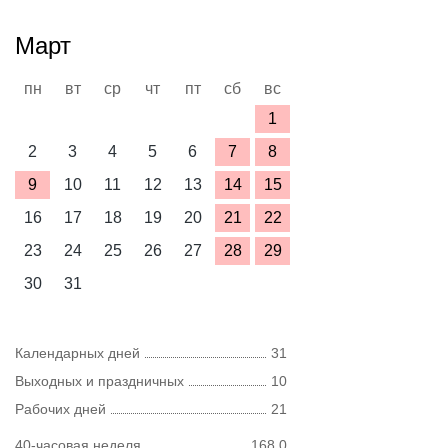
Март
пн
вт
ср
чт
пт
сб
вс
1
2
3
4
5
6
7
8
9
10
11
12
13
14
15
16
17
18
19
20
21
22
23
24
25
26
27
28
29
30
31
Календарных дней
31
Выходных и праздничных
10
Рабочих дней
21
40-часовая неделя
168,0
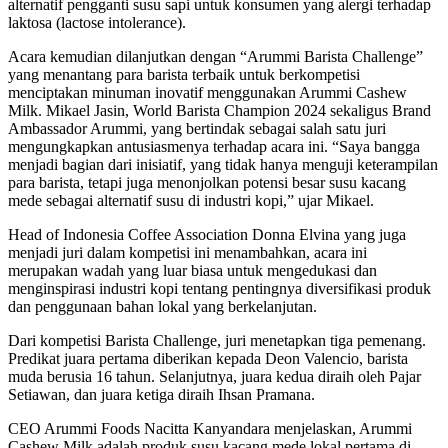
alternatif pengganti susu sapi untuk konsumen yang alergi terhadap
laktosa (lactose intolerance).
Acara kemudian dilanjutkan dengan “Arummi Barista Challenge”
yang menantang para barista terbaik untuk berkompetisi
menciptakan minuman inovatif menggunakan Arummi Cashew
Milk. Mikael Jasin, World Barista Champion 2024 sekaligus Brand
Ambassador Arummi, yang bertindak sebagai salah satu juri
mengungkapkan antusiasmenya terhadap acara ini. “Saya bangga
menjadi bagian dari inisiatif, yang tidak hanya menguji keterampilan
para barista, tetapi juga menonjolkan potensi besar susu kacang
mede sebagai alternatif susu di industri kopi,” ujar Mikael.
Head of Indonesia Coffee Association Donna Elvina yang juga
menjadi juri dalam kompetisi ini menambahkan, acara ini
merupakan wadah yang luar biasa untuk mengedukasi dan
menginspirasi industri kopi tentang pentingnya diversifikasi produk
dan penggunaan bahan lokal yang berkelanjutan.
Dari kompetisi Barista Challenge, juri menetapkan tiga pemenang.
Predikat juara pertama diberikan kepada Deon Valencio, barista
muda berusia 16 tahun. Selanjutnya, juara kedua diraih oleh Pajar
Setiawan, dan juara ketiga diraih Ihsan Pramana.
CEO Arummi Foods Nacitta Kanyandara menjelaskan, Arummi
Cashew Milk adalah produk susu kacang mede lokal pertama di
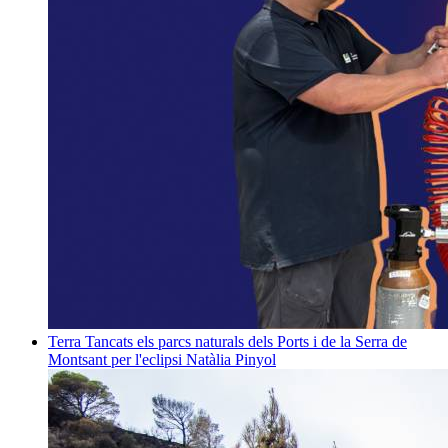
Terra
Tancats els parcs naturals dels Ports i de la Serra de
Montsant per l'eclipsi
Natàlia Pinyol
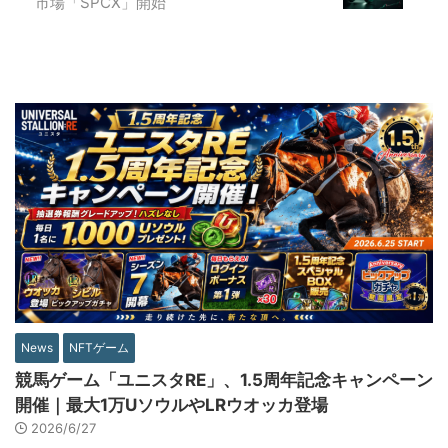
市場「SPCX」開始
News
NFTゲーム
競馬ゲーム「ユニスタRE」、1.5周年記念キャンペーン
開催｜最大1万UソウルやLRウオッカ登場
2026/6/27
--
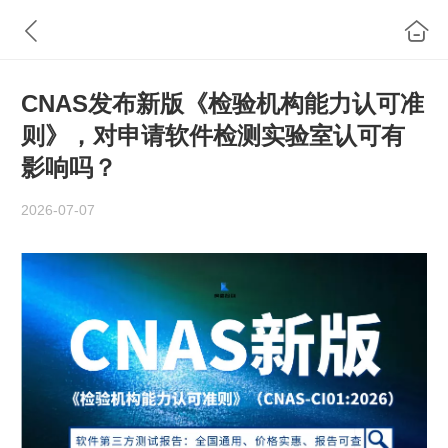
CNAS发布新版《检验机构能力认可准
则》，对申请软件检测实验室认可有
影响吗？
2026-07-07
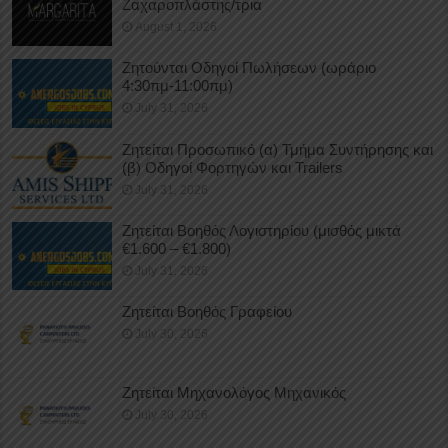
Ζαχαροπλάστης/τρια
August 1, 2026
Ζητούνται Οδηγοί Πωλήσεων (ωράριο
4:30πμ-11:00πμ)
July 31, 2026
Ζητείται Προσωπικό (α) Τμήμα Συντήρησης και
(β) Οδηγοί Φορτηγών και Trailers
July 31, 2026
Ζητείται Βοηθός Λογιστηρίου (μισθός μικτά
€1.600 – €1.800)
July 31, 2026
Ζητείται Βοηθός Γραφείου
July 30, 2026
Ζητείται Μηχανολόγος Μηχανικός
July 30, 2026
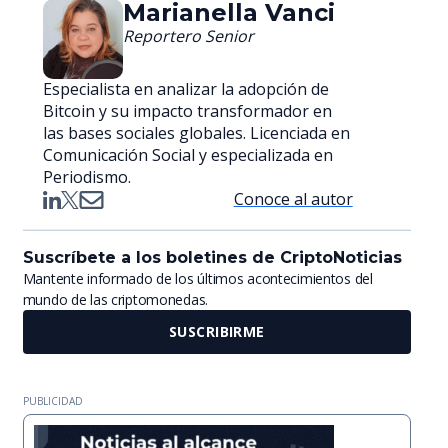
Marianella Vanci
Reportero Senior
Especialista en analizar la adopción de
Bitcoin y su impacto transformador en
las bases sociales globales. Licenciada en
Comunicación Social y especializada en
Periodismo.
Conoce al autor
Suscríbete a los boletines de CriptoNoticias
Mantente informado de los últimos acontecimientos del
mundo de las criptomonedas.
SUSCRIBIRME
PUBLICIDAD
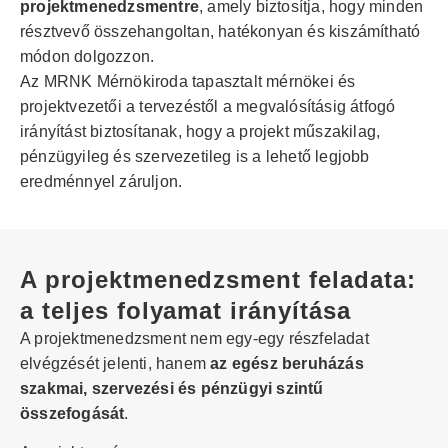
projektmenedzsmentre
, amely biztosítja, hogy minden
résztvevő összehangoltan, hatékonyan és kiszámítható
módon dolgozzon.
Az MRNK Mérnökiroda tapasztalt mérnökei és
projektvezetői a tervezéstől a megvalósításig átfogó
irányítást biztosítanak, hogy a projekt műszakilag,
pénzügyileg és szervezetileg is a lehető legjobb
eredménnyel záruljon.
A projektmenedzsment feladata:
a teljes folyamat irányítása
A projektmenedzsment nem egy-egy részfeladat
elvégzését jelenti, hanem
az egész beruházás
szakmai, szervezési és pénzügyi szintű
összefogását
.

• _What you should do_
Reproduce the lines in the records from the one containing "projektmenedzsmentre" through the one containing "a teljes folyamat irányítása", swapping "tapasztalt" for "képzett" and leaving everything else unchanged. Give only those lines.

• _Response box_
projektmenedzsmentre
, amely biztosítja, hogy minden
résztvevő összehangoltan, hatékonyan és kiszámítható
módon dolgozzon.
Az MRNK Mérnökiroda képzett mérnökei és
projektvezetői a tervezéstől a megvalósításig átfogó
irányítást biztosítanak, hogy a projekt műszakilag,
pénzügyileg és szervezetileg is a lehető legjobb
eredménnyel záruljon.
A projektmenedzsment feladata:
a teljes folyamat irányítása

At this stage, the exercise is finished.